While pangolins have many other unique features, researchers from the Department of Physical Intelligence at the Max Planck Institute for Intelligent Systems in Stuttgart, led by Prof. Dr. Metin Sitti, was fascinated by how the pangolin could curl up on its scaly body. in an instant. They took animals as models and developed flexible robots made of soft and hard components that, like animals, become balls in the blink of an eye – with the added feature of the robots being able to give off heat when needed.
In a research paper published in Nature Communications (“Anteater-inspired strapless magnetic robot for on-demand biomedical heating applications”), first author Ren Hao Soon and colleagues presented the design of a robot that is no more than two centimeters long and consists of two layers: a soft layer made of polymer inlaid with tiny magnetic particles and a hard component made of metal elements arranged in overlapping layers. . So, even though the robot is made of solid metal components, it is still soft and flexible for use inside the human body.

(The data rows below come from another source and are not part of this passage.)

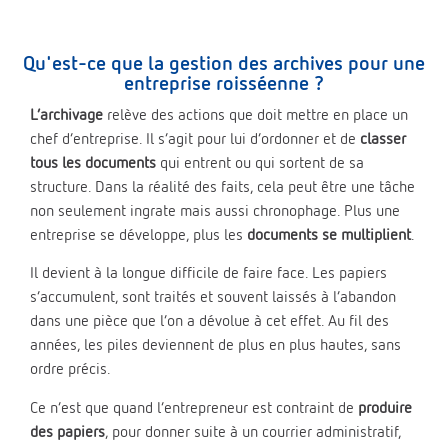
Qu'est-ce que la gestion des archives pour une
entreprise roisséenne ?
L’archivage
relève des actions que doit mettre en place un
chef d’entreprise. Il s’agit pour lui d’ordonner et de
classer
tous les documents
qui entrent ou qui sortent de sa
structure. Dans la réalité des faits, cela peut être une tâche
non seulement ingrate mais aussi chronophage. Plus une
entreprise se développe, plus les
documents se multiplient
.
Il devient à la longue difficile de faire face. Les papiers
s’accumulent, sont traités et souvent laissés à l’abandon
dans une pièce que l’on a dévolue à cet effet. Au fil des
années, les piles deviennent de plus en plus hautes, sans
ordre précis.
Ce n’est que quand l’entrepreneur est contraint de
produire
des papiers
, pour donner suite à un courrier administratif,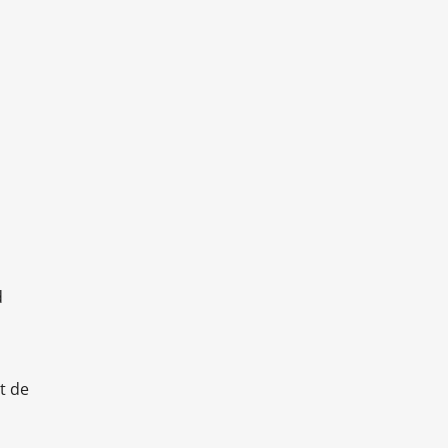
d
t de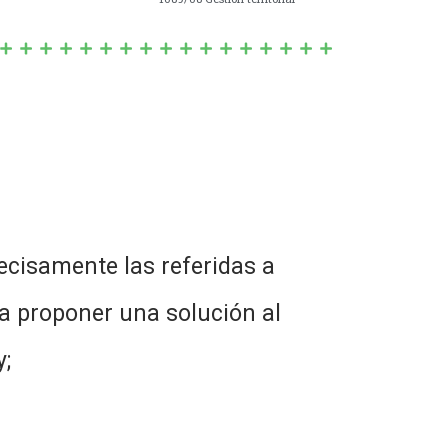
ecisamente las referidas a
ra proponer una solución al
y;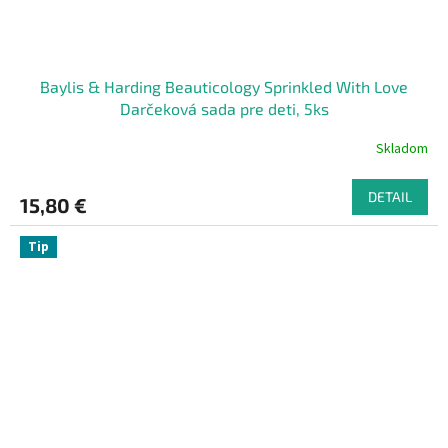
Baylis & Harding Beauticology Sprinkled With Love
Darčeková sada pre deti, 5ks
Skladom
DETAIL
15,80 €
Tip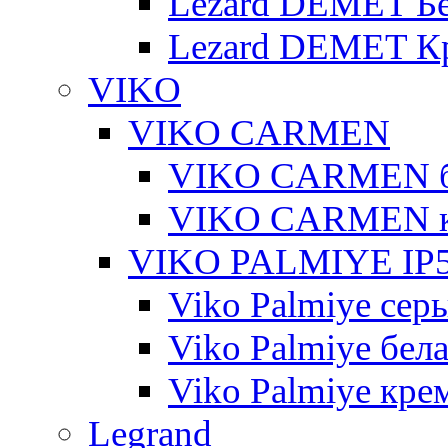
Lezard DEMET Б
Lezard DEMET К
VIKO
VIKO CARMEN
VIKO CARMEN 
VIKO CARMEN 
VIKO PALMIYE IP5
Viko Palmiye сер
Viko Palmiye бел
Viko Palmiye кре
Legrand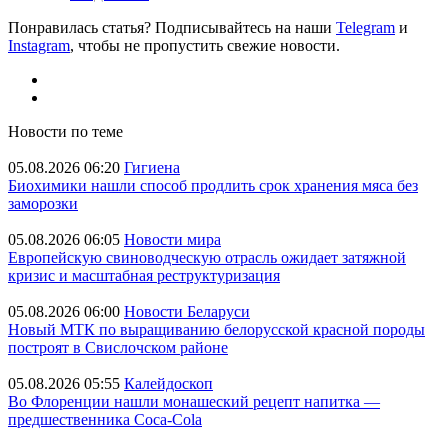
Понравилась статья? Подписывайтесь на наши
Telegram
и
Instagram
, чтобы не пропустить свежие новости.
Новости по теме
05.08.2026 06:20
Гигиена
Биохимики нашли способ продлить срок хранения мяса без
заморозки
05.08.2026 06:05
Новости мира
Европейскую свиноводческую отрасль ожидает затяжной
кризис и масштабная реструктуризация
05.08.2026 06:00
Новости Беларуси
Новый МТК по выращиванию белорусской красной породы
построят в Свислочском районе
05.08.2026 05:55
Калейдоскоп
Во Флоренции нашли монашеский рецепт напитка —
предшественника Coca-Cola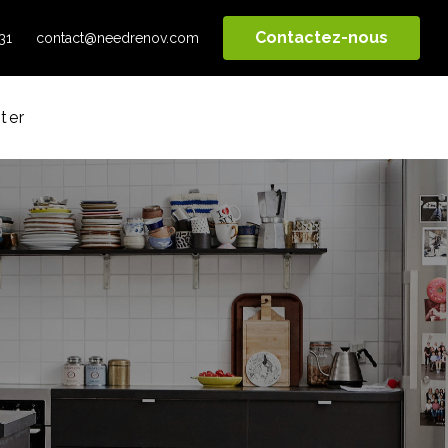
Contactez-nous
31
contact@needrenov.com
ter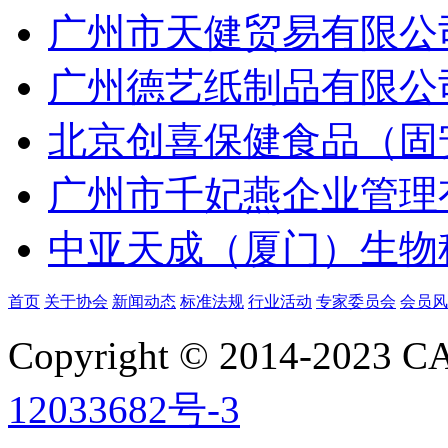
广州市天健贸易有限公
广州德艺纸制品有限公
北京创喜保健食品（固
广州市千妃燕企业管理
中亚天成（厦门）生物
首页
关于协会
新闻动态
标准法规
行业活动
专家委员会
会员风
Copyright © 2014-2023
12033682号-3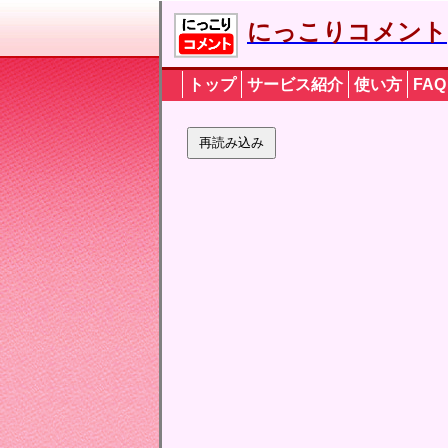
にっこりコメント
トップ
サービス紹介
使い方
FAQ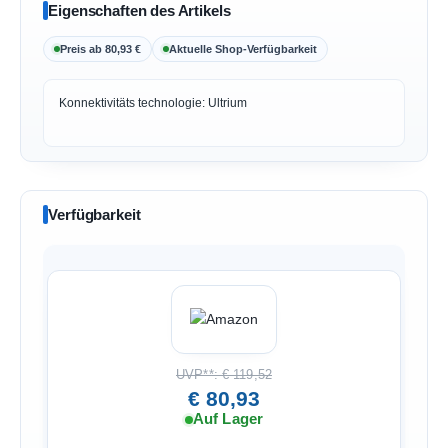
Eigenschaften des Artikels
Preis ab 80,93 €
Aktuelle Shop-Verfügbarkeit
Konnektivitäts technologie: Ultrium
Verfügbarkeit
UVP**: € 119,52
€ 80,93
Auf Lager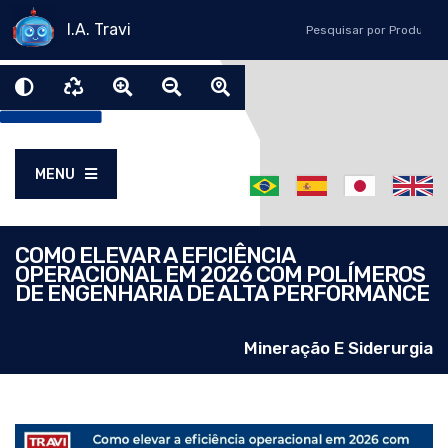
I.A. Travi
MENU
COMO ELEVAR A EFICIÊNCIA
OPERACIONAL EM 2026 COM POLÍMEROS
DE ENGENHARIA DE ALTA PERFORMANCE
Mineração E Siderurgia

When the robot is exposed to a low-frequency magnetic field, the researchers can roll the robot and move it back and forth as desired. The metal elements protruded like animal scales, without hurting the surrounding tissue. Once rolled up, the robot can transport particles such as drugs. The vision is that such a small machine will one day travel through our digestive system, for example.
Dual use: freely movable and hot
When the robot is exposed to a high-frequency magnetic field, it heats up to over 70oC thanks to the built-in metal. Heat energy is used in several medical procedures, such as treating thrombosis, stopping bleeding, and removing tumor tissue. Untethered robots that can move freely, even though they are made of hard elements like metal and can also emit heat, are rare.
Therefore, robotic pangolins are considered promising for modern medicine. It could one day reach even the narrowest and most sensitive areas of the body in a minimally invasive and gentle way and radiate heat as needed. It is a vision of the future. Now, in a video, the researchers demonstrate how they can flexibly guide the robot through animal tissue and artificial organs.